Despite not meeting the end of March deadline originally set in the President Xi Jinping-President Trump meeting, the trade negotiations between China and the U.S. moved along at a relatively rapid clip in March and April. The revised goal was to have an agreement ready for the leaders to sign by late April-early May. Rather than leave any dramatic moves for the leaders to announce at the summit, the plan was to have the final agreement already nailed down with time for review, before the summit.

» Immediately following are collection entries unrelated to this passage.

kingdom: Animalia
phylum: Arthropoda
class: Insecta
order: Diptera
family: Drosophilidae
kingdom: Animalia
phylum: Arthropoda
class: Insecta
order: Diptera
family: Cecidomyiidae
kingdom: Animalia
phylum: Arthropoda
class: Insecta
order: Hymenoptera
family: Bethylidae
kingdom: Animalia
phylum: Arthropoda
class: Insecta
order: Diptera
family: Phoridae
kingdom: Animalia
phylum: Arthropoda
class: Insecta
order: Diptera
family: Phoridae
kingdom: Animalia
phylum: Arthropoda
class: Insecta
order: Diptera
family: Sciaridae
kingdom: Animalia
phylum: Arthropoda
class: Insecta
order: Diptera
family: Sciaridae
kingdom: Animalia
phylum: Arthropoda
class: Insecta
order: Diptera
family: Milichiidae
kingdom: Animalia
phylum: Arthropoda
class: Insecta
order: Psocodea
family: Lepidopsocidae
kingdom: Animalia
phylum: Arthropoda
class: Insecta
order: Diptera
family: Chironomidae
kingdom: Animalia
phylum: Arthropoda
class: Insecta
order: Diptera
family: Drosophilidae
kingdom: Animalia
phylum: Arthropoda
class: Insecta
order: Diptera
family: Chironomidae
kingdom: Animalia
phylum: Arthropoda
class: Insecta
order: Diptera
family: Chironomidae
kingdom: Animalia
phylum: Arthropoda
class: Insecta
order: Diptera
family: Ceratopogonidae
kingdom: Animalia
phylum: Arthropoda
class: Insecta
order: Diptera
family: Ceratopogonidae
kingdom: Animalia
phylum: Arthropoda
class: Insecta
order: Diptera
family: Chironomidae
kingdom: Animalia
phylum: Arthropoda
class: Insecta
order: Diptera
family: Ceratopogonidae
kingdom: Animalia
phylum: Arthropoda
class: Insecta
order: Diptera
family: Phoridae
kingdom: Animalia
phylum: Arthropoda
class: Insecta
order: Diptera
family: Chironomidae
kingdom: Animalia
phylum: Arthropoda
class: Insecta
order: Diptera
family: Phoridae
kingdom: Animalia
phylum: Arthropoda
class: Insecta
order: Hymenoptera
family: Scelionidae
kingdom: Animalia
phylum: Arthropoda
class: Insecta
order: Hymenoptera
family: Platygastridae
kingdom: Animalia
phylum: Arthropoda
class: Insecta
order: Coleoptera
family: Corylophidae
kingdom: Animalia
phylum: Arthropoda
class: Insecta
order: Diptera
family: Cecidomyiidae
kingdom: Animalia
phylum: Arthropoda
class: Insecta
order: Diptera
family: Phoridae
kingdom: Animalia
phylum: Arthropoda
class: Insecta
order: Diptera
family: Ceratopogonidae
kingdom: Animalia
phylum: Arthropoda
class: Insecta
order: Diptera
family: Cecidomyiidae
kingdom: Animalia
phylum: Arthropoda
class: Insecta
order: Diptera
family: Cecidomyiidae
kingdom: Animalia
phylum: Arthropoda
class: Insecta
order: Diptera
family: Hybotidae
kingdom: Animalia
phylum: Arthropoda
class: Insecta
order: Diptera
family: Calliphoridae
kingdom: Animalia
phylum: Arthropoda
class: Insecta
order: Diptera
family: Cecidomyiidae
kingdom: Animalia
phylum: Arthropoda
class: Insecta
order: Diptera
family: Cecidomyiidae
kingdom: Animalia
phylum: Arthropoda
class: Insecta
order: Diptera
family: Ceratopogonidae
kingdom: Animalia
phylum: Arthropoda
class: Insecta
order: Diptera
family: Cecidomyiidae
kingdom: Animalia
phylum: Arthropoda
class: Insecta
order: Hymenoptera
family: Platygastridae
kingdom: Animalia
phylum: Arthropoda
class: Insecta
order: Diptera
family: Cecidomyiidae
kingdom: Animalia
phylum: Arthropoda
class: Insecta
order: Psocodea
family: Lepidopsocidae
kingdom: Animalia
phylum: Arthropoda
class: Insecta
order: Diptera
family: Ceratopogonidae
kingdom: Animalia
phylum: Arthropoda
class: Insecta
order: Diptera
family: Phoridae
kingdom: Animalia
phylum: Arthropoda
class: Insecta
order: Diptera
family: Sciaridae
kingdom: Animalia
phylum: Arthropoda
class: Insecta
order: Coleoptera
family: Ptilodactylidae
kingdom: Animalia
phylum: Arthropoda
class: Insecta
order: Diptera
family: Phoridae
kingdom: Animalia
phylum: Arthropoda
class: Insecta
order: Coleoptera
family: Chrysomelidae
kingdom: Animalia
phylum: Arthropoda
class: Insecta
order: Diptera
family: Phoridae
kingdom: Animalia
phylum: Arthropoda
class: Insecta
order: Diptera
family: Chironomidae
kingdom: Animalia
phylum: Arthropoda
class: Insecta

Reportedly, the Chinese did not want any loose ends that could tempt President Trump to get up and walk as he did in North Korea. They also want everything approved by the Communist Party leadership and President Xi beforehand. Why the Chinese would make any comparison between their negotiations with President Trump and those with the unpredictable, sanity-questioned Kim Jong-Un, I’m not sure. But I do like the idea of having things buttoned down beforehand, rather than gambling that the Chinese would make some last-minute concession.
So by the time you read this, either history has been made or it may be close.
Probably the most important news coming out of late-term negotiations was that the Chinese were regarding — and we’re assuming telling the folks back home — the significant structural changes they were agreeing to were steps to open up China’s economy to the rest of the world. That actually is true but that they have settled on an explanation that involves no loss of face is critical to the success of the deal.
Into late stages of negotiations, only the status of intellectual property protection and overall enforcement mechanisms were still being thrashed out. Hormone or ractopamine restrictions on beef were still on the table.
Pork producers here in the U.S. are wishing Congress would get its act together and pass the USMCA very soon, as the lack of sales to Mexico because of retaliatory tariffs has been very damaging. The lack of sales to China has also been hurting. But the impact of African swine fever (ASF) has finally forced the Chinese to buy over 23,000 tons of pork in early March, despite a 62 per cent tariff, Reuters reported. That’s the biggest purchase in two years. The official ASF count is 111 cases in 28 provinces in China. The official count of pigs culled is one million but is estimated by outsiders as many times that number.
Whatever that number is — and climbing — the Chinese will eventually need a lot of pork. As the largest pork producer in the world, just a 20 per cent drop in production for them would equal 50 per cent of U.S. production, Scott Brown said. Brown is extension economist at the University of Missouri. China has been getting 70 per cent of their pork from the EU during the trade war but that could shift quickly if ASF spreads from eastern Europe into Western Europe, noted Don Close of Rabo AgriFinance. Both appeared on the April 6, 2019 episode of U.S. Farm Report.
The potential Chinese purchase needs could not only support pork prices in North America but ease any competitive price pressure on beef from cheaper pork prices. In the U.S., we’re heading into prime grilling season, which should help demand, but getting more pork exports in gear would certainly help.
Congressional sources are not expecting any vote on USMCA until midsummer, despite the damage on U.S. farmers from having retaliatory tariffs on Mexico and China. Should the vote be delayed or worse, the treaty voted down, prices for pork could plummet and beef prices take a hit. Beef exports have increased enough elsewhere in the world that it has escaped major effects.
The U.S. Meat Export Federation reported that U.S. beef exports to Mexico were up eight per cent, in spite of the tariffs, while pork exports to Mexico were down 13 per cent. Pork exports to Canada were down four per cent and beef exports were down six per cent.
Pork exports to China were down 21 per cent in 2018 and started 2019 off 20 per cent.
Neither Canada nor Mexico has been happy with the U.S. steel and aluminum tariffs still being in place. The indications originally were that they would be lifted when the USMCA was signed. That changed into when the treaty was passed. Negotiations are still ongoing and some kind of quota system has still been mentioned. But President Trump has apparently grown more comfortable with at least some kind of restriction on steel and aluminum imports.
The impact of the flooding in Iowa and Nebraska will not have a huge national impact on markets, despite the severe local effects. But much of the Corn Belt experiencing very wet weather could have more impact on corn prices if planting is delayed.
Bottom line: The prospect of a Chinese-American trade deal and ASF hold major potential for the beef world.